Anyone knows how to get all the random numbers different in the following code? E.g. with doRNG package? I don't care about reproducibility.

编辑:纯属偶然的副本被接受.

Duplicates by pure chance are accepted.

rm(list = ls())
set.seed(666)
cat("\014")
library(plyr)
library(dplyr)
library(doRNG)

# ====== Data Preparation ======
dt = data.frame(id = 1:10,
                part = rep("dt",10),
                HG = c(1,3,6,NA,NA,2,NA,NA,NA,NA),
                random = NA)

# ====== Set Parallel Computing ======
library(foreach)
library(doParallel)

cl = makeCluster(3, outfile = "")
registerDoParallel(cl)

# ====== SIMULATION ======
nsim = 1000                # number of simulations
iterChunk = 100            # split nsim into this many chunks
out = data.frame()    # prepare output DF
for(iter in 1:ceiling(nsim/iterChunk)){
  strt = Sys.time()
  
  out_iter = 
    foreach(i = 1:iterChunk, .combine = rbind, .multicombine = TRUE, .maxcombine = 100000, .inorder = FALSE, .verbose = FALSE,
            .packages = c("plyr", "dplyr")) %dopar% {
              
              # simulation number
              id_sim = iterChunk * (iter - 1) + i

              ## Generate random numbers
              tmp_sim = is.na(dt$HG) # no results yet
              dt$random[tmp_sim] = runif(sum(tmp_sim))
              dt$HG[tmp_sim] = 3

              # Save Results
              dt$id_sim = id_sim
              dt$iter = iter
              dt$i = i
              
              print(Sys.time())
              return(dt)
            }#i;sim_forcycle
  
  out = rbind.data.frame(out,subset(out_iter, !is.na(random)))
  
  fnsh = Sys.time()
  cat(" [",iter,"] ",fnsh - strt, sep = "")
}#iter

# ====== Stop Parallel Computing ======
stopCluster(cl)

# ====== Distinct Random Numbers ======
length(unique(out$random))              # expectation: 6000

我已经为此苦苦挣扎了2天.我提出这个问题关于随机数的一般性回答.

I have been strugling with this for 2 days.
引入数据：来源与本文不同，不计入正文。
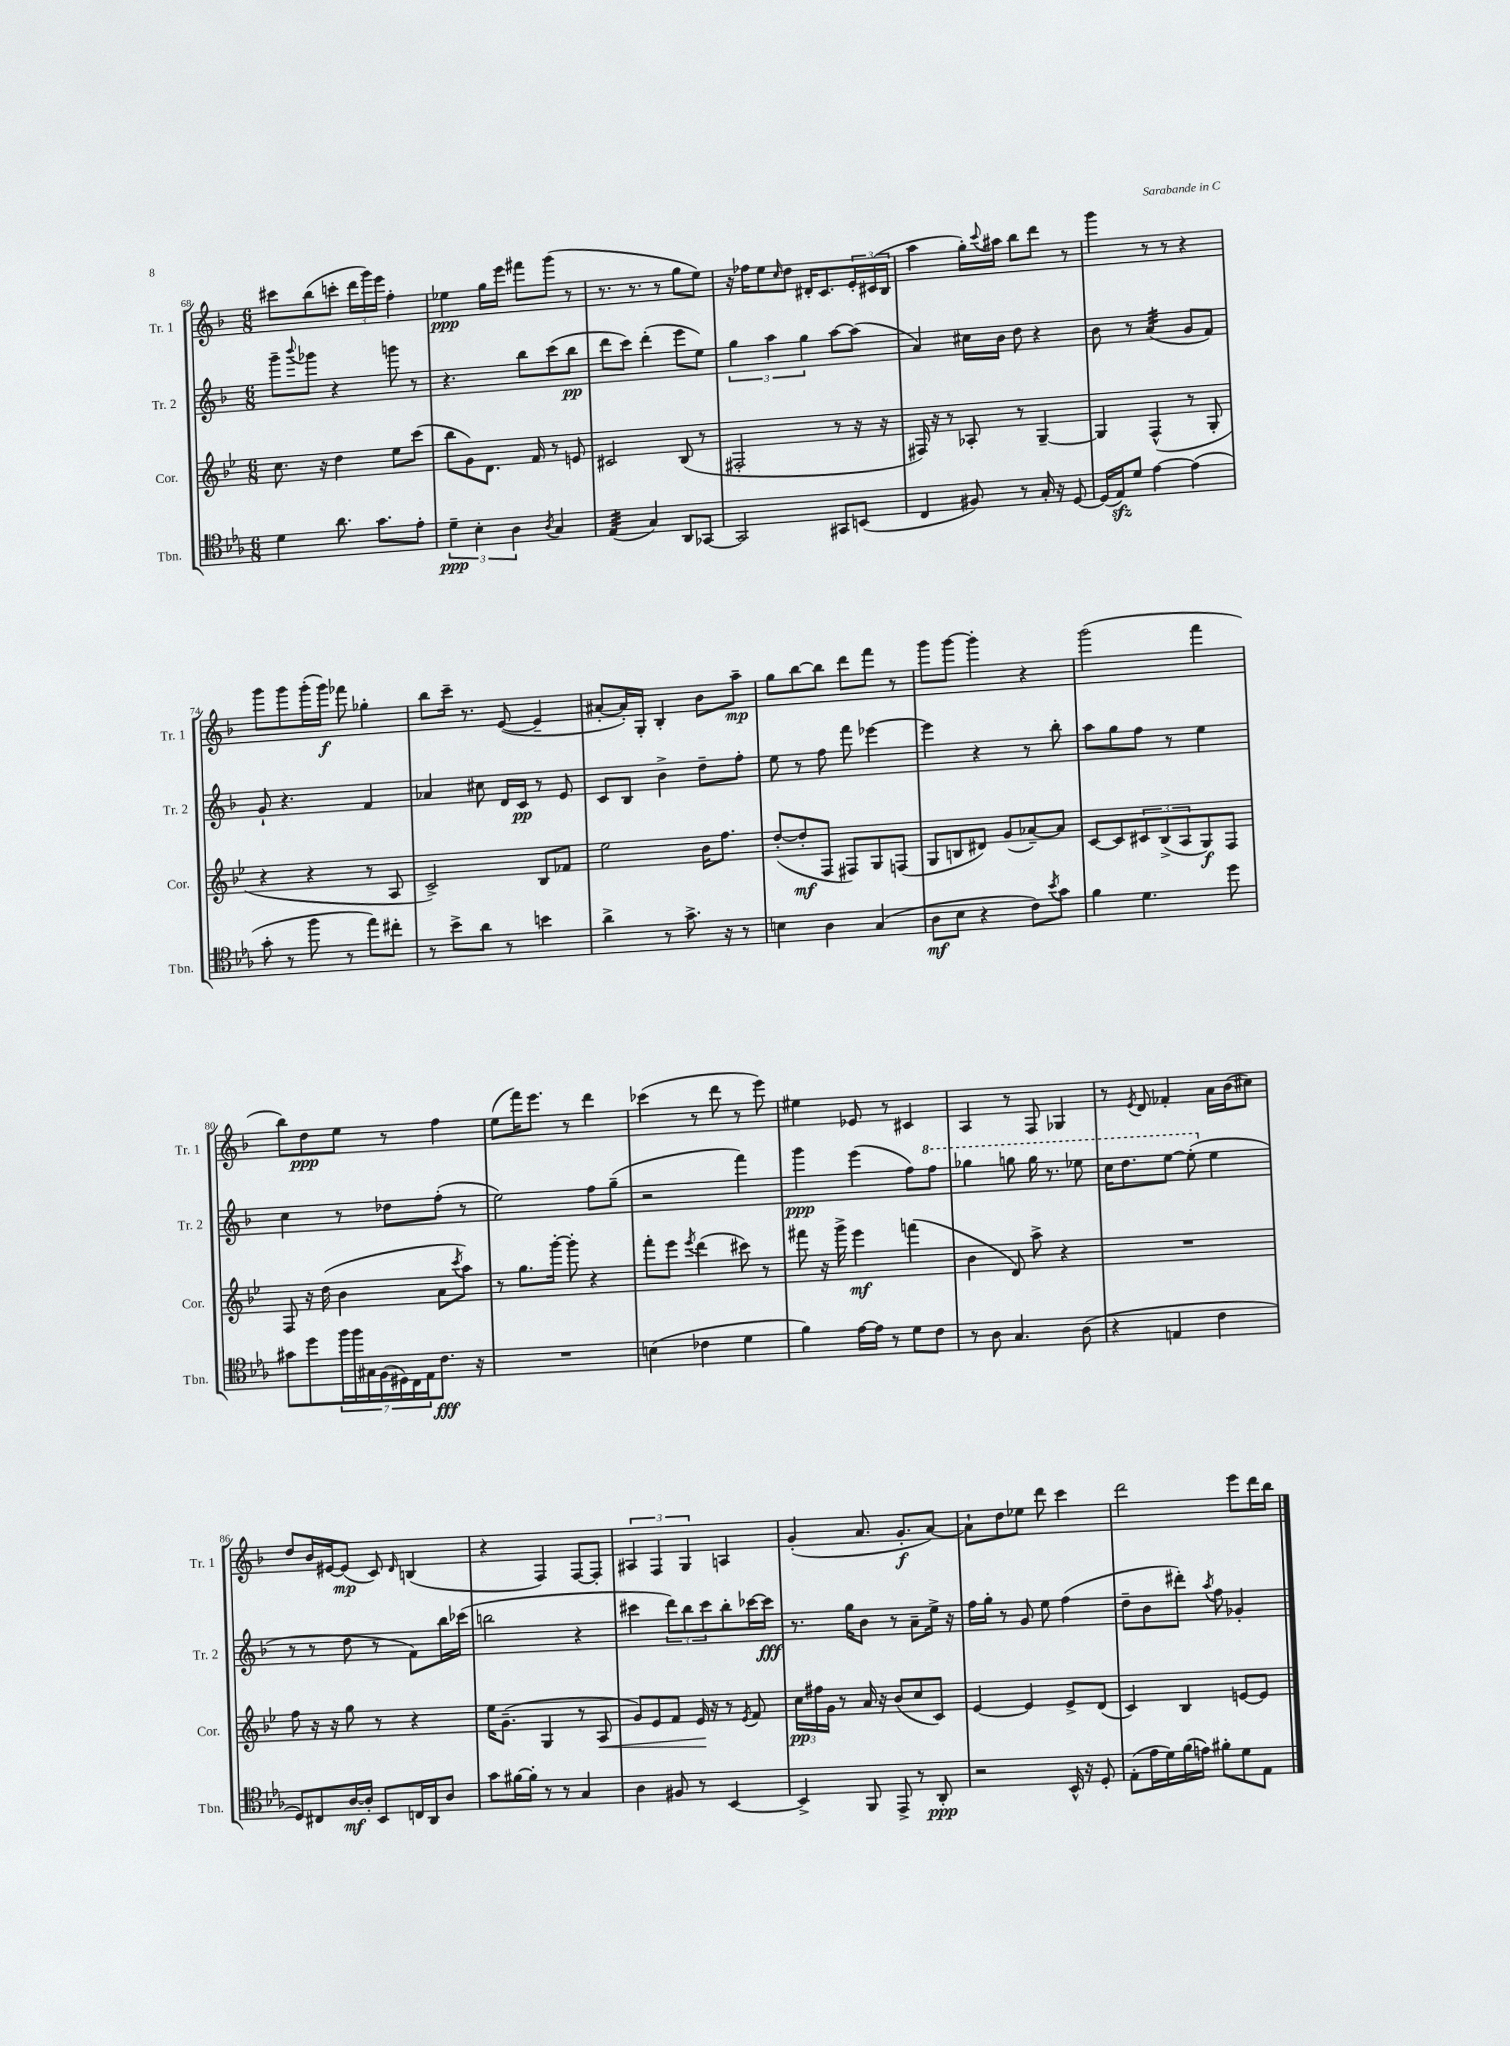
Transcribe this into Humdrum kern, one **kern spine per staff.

**kern	**kern	**kern	**kern
*staff4	*staff3	*staff2	*staff1
*clefC4	*clefG2	*clefG2	*clefG2
*k[b-e-a-]	*k[b-e-]	*k[b-]	*k[b-]
*M6/8	*M6/8	*M6/8	*M6/8
4d	8.cc	8ggg~	8ccc#
.	.	8qqbbb-	.
.	.	8ggg-	(8bb-
.	16r	.	.
8.a-	4dd	4r	8ccc'
.	.	.	24ddd
.	.	.	24ggg)
8.g	.	.	.
.	.	.	24eee
.	8ee-	8ggg	4ff'
8e-'	(8ccc	8r	.
=	=	=	=
6d~	8bb-	4.r	4ee-
.	8g)	.	.
6B-'	.	.	.
.	8.d	.	16gg
.	.	.	16eee
6A-	.	.	.
.	.	8bb-	8fff#
.	16f	.	.
8qA-	.	.	.
4G	8r	(8ccc	(8ggg
.	8e	8bb-	8r
=	=	=	=
(4E-	2c#	8ddd	8.r
.	.	8ccc)	.
.	.	.	8.r
4G)	.	(4ddd'	.
.	.	.	8r
8AA-	(8B-	8eee	8gg
[8GG-	8r	8ee)	8ee)
=	=	=	=
2GG-]	2F#'	6gg	16r
.	.	.	16ff-
.	.	.	8ee
.	.	6aa	.
.	.	.	16qqcc
.	.	.	8dd
.	.	6gg	.
.	.	.	16d#'
.	.	.	8.c
8GG#	8r	[8aa	.
(8BB	16r	(8aa]	24e'
.	.	.	(24c#
.	16r	.	.
.	.	.	24B-
=	=	=	=
4C	16F#)	4a)	4aa
.	16r	.	.
.	8r	.	.
8F#)	8A-'	16cc#	16gg')
.	.	.	8qqccc
.	.	16b-	16aa#
8r	8r	8dd	8bb-
16G'	[4G~	4r	8ddd
16r	.	.	.
[8D	.	.	8r
=	=	=	=
(16D]	4G]	8b-	4ggg
16E-)	.	.	.
8d	.	8r	.
[4e-	(4F^^	(4a	8r
.	.	.	8r
(4e-]	8r	8g	4r
.	8G'	8f)	.
=	=	=	=
8g'	4r	8g`	8ggg
8r	.	4.r	8ggg
8ff	4r	.	(16ggg'
.	.	.	16ggg)
8r	.	.	8fff-
8ee-)	8r	4f	4gg-'
8cc#'	8A	.	.
=	=	=	=
8r	2c^)	4a-	8bb-
8b-^	.	.	16ccc~
.	.	.	8.r
8a-	.	8cc#	.
8r	.	16d	([8e
.	.	16c	.
4b	8B-	8r	4e~]
.	8f-	8e	.
=	=	=	=
4a-^	2ee-	8c	[8a#'
.	.	8B-	16a#'])
.	.	.	16G'
8r	.	4b-^	4B-'
8.g^	.	.	.
.	16b-	8dd~	8b-
16r	8.ff	.	.
8r	.	8ff'	8aa~
=	=	=	=
4B	([8dd'	8ee	8gg
.	8dd']	8r	[8bb-
4A-	8F	8ff	8bb-]
.	8F#)	8fff	8ddd
(4G	8G	[4eee-	8fff
.	(8F	.	8r
=	=	=	=
8A-	8G	4eee-]	8ggg
8B-	8B	.	[8ggg
4r	8d#)	4r	4ggg']
.	(8g	.	.
8c)	[8a-~)	8r	4r
8qb-	.	.	.
8g	8a-]	8bb-'	.
=	=	=	=
4f	[8c	8aa	(2ggg
.	8c]	8gg	.
4.d	12c#	8ff	.
.	(12B-^	.	.
.	.	8r	.
.	12A	.	.
.	8G)	4ee	4fff
8dd	8F	.	.
=	=	=	=
8g#	8F	4cc	8bb-)
8dd	16r	.	8dd
.	(16dd	.	.
28ff	4b-	8r	8ee
28ff	.	.	.
28G#	.	.	.
(28F	.	.	.
.	.	8dd-	8r
28D#)	.	.	.
28C	.	.	.
28E-	.	.	.
8.c	8a	(8ff'	4ff
.	8qccc	.	.
.	8aa)	8r	.
16r	.	.	.
=	=	=	=
2.r	8r	2ee)	(8ee
.	8.gg	.	16fff)
.	.	.	8.eee
.	[16ggg'	.	.
.	8ggg']	.	8r
.	4r	8ff	4ddd
.	.	(8gg~	.
=	=	=	=
(4B	8fff'	2r	(4ccc-
.	8eee-	.	.
.	8qeee-	.	.
4c-	(4ddd	.	8r
.	.	.	8ddd
4d	8ccc#)	4fff)	8r
.	8r	.	8eee)
=	=	=	=
4f)	8fff#	4ggg	4ee#
.	16r	.	.
.	16ggg^	.	.
[16e-	4eee-	(4eee	8e-
16e-]	.	.	.
8r	.	.	8r
8d	(4fff	8ff)	4c#
8c	.	8fff	.
=	=	=	=
8r	4b-	4ggg-	4A
8A-	.	.	.
4.G	8d)	8ggg	8r
.	8aa^	16ggg	8F
.	.	8.r	.
.	4r	.	4G-
(8A-	.	8eee-	.
=	=	=	=
4r	2.r	16ccc	8r
.	.	8.ddd	.
.	.	.	8qe
.	.	.	8d
4E	.	[8eee	4f-'
.	.	(8eee']	.
4c	.	4ee	16a
.	.	.	(16b-
.	.	.	8cc#)
=	=	=	=
8D)	8ff	8r	8dd
8C#	16r	8r	16b-
.	16r	.	[16e#
[16A-	8gg	8dd	(8e#]
16A-']	.	.	.
8BB-	8r	8r	8c)
.	.	.	16qqd
16C	4r	8f)	(4B
16AA-	.	.	.
8A-	.	16bb-	.
.	.	(16ccc-	.
=	=	=	=
8g	16ee-	2bb	4r
.	(8.g~	.	.
[16f#	.	.	.
16f#']	.	.	.
8r	4G	.	4F)
8r	.	.	.
4G	8r	4r	[8F
.	8A	.	8F']
=	=	=	=
4A-	8g)	4ccc#	6A#
.	8e-	.	.
.	.	.	6F
8F#	8f	12ddd)	.
.	.	12bb-	6G
8r	16e-	.	.
.	.	12ccc#	.
.	16r	.	.
[4BB-	8r	8bb-'	4A
.	8qe-	.	.
.	8f	[16ccc-	.
.	.	16ccc-]	.
=	=	=	=
4BB-^]	24cc	8.r	(4g'
.	24ff#	.	.
.	24g	.	.
.	8r	.	.
.	.	16gg	.
8FF	16a	8b-	8.a
.	16r	.	.
8EE-^	(8b-	8r	.
.	.	.	8.g'
8r	8cc	8a~	.
8AA-'	8c)	16ee^	[8a)
.	.	16r	.
=	=	=	=
2r	[4e-	16ff	8a`]
.	.	16gg'	.
.	.	8r	8dd
.	4e-]	8g	8ee-
.	.	8ee	8ddd
16BB-^^	8e-^	(4ff	4ccc
16r	.	.	.
8D'	(8d	.	.
=	=	=	=
(8E-'	4c)	8dd~	2ddd
16e-	.	8b-	.
16d)	.	.	.
(16f	4B-	8ddd#')	.
16e)	.	.	.
.	.	8qaa	.
8f#'	.	8ff	.
8d	[8e	4g-'	8eee
8E-	8e]	.	16ddd
.	.	.	16bb-
==	==	==	==
*-	*-	*-	*-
I asked this question earlier with only general response about random numbers.

在这里,我想请一个解决方案(如果有人知道)如何以所有随机数都不同的方式设置 doRNG 包选项(或类似的包).遍历所有循环.

Here I would like to ask for a solution (if anybody knows) how to set doRNG package options (or similar package) in a way that all the random numbers are different. Across all the loops.

我尝试了很多doRNG设置,但仍然无法正常工作.在两台不同的计算机上试用了R版本3.5.3和3.6.3.

I have tried tons of doRNG settings and I still can't get it to work. Tried R versions 3.5.3 and 3.6.3 on two different computers.

更新以下是与@Limey的讨论

UPDATE Following discussion with @Limey

该代码的目的是模拟足球比赛.由于模拟量很大,因此我使用 iterChunk 来拆分"将模拟分为可管理的部分,并在每个 iter 之后将数据发送到PostgreSQL数据库中,以使模拟不会使RAM过载.有些比赛已经取得了真实的结果,并且填写了 HG (主目标).我想模拟其余的比赛.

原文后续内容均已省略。